Your instructions
Rewrite the part of the items that runs from their start through the line containing "right ankle: (39, 588, 22)", including both ends and the requests, without the pictures. Scale every number in the answers (the x, y and depth values of each keypoint) by 1.65, and round each result to a whole number with halves rounded up.

(Records from a data source)
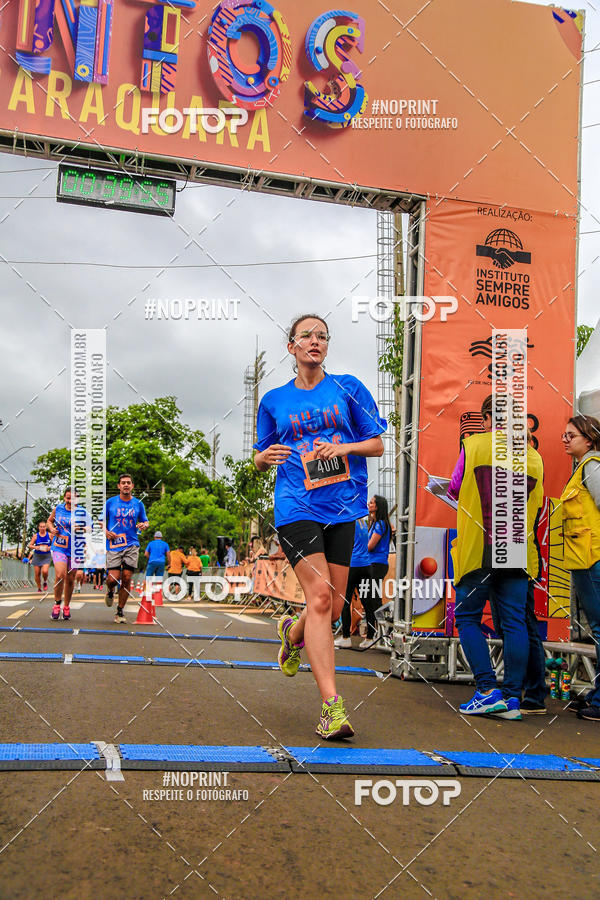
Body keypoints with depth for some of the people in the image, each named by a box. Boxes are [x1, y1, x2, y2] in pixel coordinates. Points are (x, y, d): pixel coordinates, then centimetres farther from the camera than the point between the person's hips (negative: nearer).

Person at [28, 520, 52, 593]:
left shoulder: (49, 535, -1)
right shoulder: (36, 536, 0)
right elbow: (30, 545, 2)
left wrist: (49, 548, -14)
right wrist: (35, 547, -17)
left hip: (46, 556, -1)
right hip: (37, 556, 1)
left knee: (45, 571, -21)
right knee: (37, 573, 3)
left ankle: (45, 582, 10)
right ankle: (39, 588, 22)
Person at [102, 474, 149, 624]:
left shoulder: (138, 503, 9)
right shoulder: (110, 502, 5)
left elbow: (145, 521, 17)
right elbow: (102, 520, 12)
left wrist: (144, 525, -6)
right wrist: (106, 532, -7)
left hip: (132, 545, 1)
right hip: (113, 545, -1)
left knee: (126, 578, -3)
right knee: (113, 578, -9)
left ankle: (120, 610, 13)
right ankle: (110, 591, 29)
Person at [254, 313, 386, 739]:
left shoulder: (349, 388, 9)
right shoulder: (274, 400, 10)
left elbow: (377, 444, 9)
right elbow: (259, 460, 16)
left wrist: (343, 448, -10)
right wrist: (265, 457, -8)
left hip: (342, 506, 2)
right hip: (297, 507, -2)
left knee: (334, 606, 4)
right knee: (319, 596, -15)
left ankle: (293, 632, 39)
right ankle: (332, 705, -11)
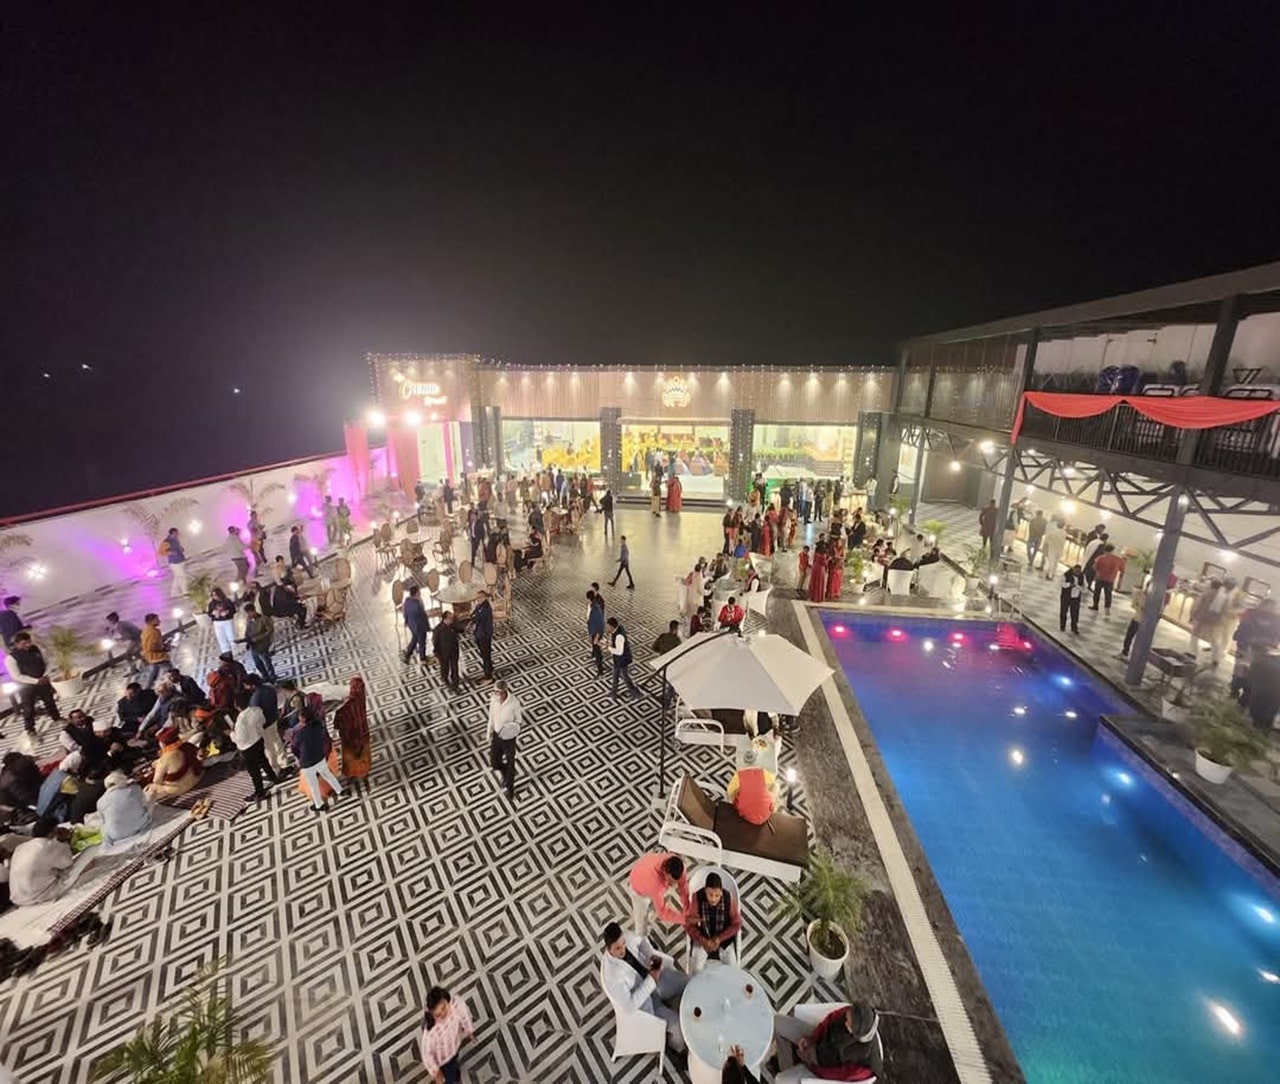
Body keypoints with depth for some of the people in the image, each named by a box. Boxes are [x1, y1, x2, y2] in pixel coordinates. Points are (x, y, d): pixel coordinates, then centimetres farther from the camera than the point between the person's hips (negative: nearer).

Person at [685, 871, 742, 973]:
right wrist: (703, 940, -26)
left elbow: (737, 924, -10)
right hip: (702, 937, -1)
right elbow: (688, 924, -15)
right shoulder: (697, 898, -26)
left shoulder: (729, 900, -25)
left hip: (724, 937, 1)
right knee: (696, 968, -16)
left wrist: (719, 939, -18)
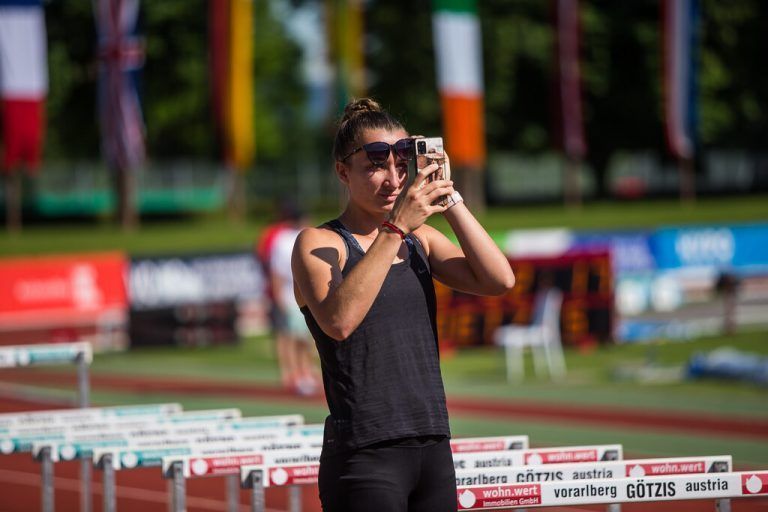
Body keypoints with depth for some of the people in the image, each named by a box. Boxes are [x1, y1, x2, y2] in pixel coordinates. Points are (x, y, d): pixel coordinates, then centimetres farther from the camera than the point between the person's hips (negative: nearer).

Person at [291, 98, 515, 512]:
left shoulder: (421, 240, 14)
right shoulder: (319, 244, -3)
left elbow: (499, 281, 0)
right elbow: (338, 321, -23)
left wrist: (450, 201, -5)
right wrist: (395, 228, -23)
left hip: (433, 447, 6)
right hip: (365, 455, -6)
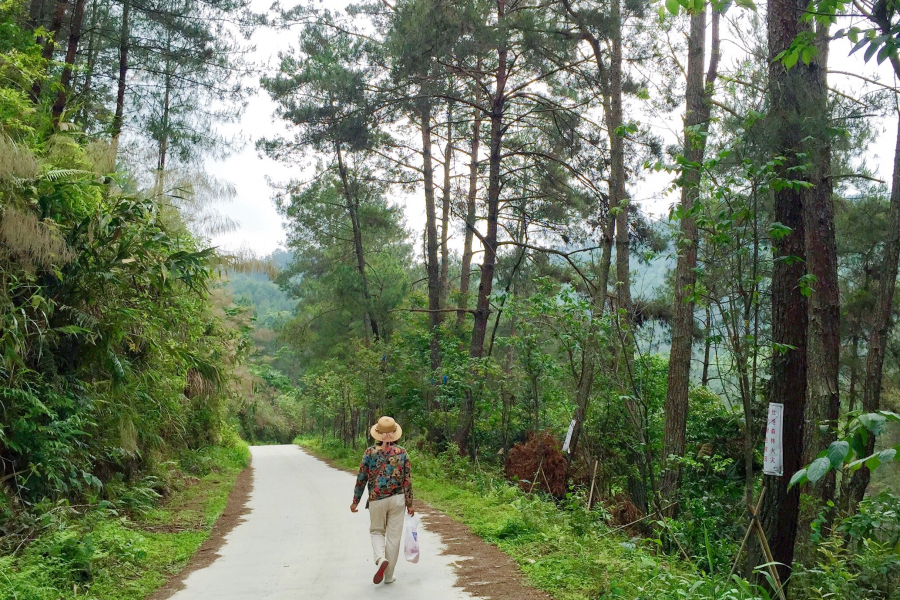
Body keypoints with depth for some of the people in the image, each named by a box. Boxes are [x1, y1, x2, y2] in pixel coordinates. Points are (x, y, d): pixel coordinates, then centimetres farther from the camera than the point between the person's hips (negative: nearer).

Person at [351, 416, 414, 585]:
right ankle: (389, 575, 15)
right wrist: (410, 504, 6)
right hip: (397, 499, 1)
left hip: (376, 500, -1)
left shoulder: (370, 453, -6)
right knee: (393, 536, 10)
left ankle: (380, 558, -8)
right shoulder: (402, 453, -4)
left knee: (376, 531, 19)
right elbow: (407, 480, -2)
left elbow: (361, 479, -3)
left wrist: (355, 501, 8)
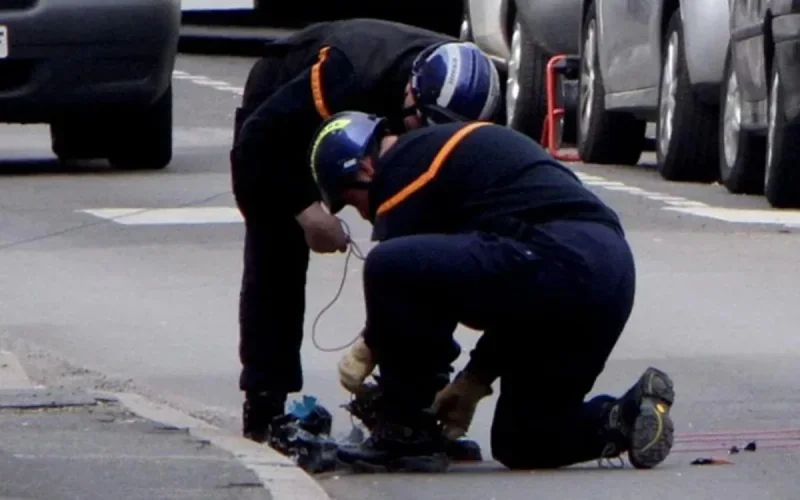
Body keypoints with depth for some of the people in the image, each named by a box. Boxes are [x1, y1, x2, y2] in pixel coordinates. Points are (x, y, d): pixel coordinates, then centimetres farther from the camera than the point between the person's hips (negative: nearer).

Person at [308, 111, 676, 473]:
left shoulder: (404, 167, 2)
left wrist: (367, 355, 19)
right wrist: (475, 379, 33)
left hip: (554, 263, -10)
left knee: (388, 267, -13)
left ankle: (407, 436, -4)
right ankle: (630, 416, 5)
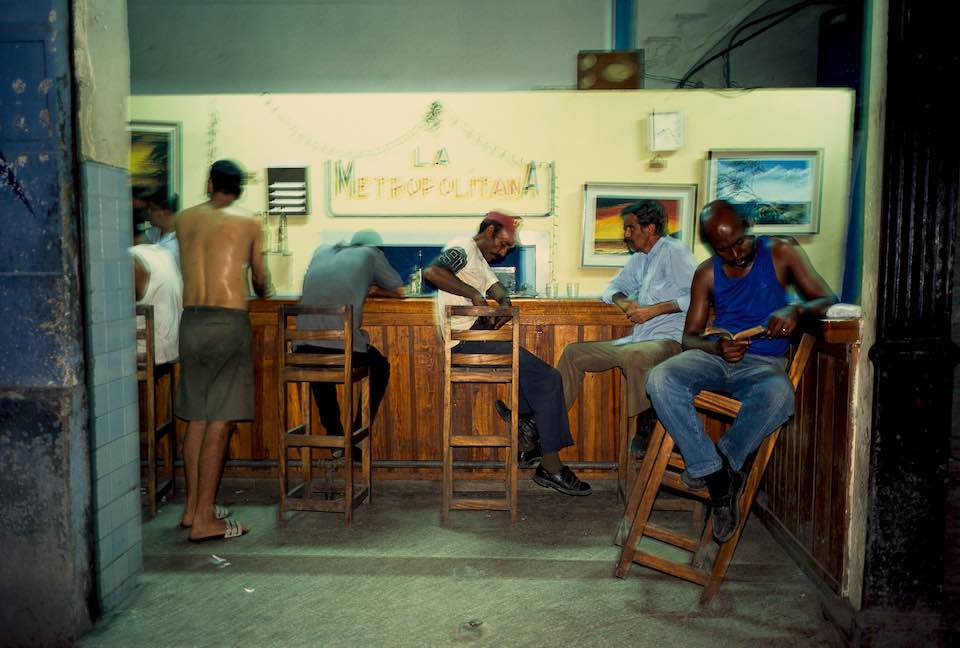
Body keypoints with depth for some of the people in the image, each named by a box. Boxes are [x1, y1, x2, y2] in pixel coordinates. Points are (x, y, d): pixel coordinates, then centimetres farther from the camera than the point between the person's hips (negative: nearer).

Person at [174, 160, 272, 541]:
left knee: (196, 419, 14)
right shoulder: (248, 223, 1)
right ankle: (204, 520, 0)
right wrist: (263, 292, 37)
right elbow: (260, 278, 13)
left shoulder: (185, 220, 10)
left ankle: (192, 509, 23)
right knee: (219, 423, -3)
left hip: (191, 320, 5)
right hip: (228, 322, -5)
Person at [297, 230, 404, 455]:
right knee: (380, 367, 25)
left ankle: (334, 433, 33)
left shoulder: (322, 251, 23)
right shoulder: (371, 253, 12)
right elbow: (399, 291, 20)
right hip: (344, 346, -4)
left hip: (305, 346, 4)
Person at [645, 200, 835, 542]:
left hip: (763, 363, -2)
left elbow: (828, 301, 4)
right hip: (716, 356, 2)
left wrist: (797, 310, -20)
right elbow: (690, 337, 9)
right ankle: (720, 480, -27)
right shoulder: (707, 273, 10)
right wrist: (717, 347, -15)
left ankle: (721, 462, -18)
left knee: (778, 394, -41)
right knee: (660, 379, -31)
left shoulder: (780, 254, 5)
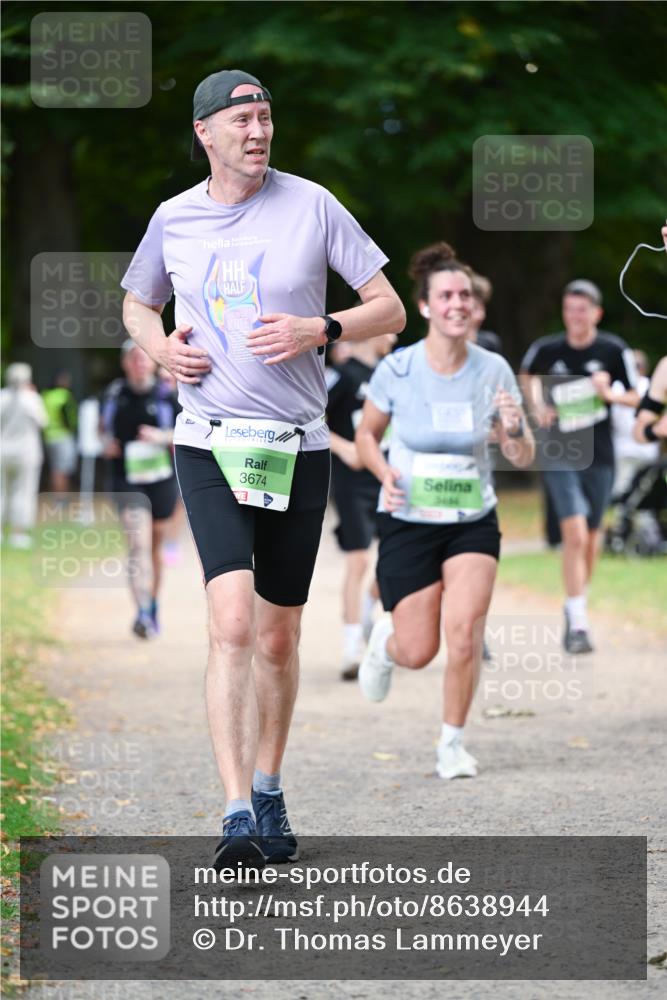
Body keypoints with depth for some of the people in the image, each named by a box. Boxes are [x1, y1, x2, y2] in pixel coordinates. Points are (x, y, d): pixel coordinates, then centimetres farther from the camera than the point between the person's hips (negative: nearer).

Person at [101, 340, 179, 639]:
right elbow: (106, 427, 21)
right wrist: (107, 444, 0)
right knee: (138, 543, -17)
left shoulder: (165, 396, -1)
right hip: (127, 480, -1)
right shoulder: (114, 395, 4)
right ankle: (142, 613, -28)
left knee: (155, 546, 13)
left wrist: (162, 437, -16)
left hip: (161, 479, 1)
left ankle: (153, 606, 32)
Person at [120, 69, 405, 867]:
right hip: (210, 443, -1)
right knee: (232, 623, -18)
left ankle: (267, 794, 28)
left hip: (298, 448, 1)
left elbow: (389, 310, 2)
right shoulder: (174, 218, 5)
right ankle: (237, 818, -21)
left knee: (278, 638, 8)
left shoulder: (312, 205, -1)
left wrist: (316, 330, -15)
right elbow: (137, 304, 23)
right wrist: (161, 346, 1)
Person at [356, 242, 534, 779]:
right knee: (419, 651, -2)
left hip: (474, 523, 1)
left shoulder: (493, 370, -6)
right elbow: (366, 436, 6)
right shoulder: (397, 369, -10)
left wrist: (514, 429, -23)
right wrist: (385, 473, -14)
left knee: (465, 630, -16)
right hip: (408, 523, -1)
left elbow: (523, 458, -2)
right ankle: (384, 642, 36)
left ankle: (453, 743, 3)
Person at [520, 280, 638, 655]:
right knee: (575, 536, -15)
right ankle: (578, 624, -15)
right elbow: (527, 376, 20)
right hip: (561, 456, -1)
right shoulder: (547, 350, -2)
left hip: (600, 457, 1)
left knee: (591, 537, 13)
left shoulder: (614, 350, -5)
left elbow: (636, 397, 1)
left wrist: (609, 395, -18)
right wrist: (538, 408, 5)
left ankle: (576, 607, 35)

Your solution
Body keypoints with depth for some of the people in the image, each named by a box. Boxes are [x1, y1, x2, y2] in pixel coordinates. Points are (x, y, d): pixel coordinates, then centimetres farther from the camera than the point between the person's hips (negative: nearer).

Person at [28, 520, 52, 593]:
left shoulder: (81, 883, -2)
right shoulder: (59, 884, 0)
right elbow: (50, 899, 3)
left wrist: (81, 904, -23)
right wrist: (58, 903, -28)
left hip: (76, 917, -2)
right hip: (61, 917, 2)
left knee: (74, 942, -35)
right knee: (61, 945, 5)
left ankle: (74, 960, 17)
right ankle: (64, 970, 36)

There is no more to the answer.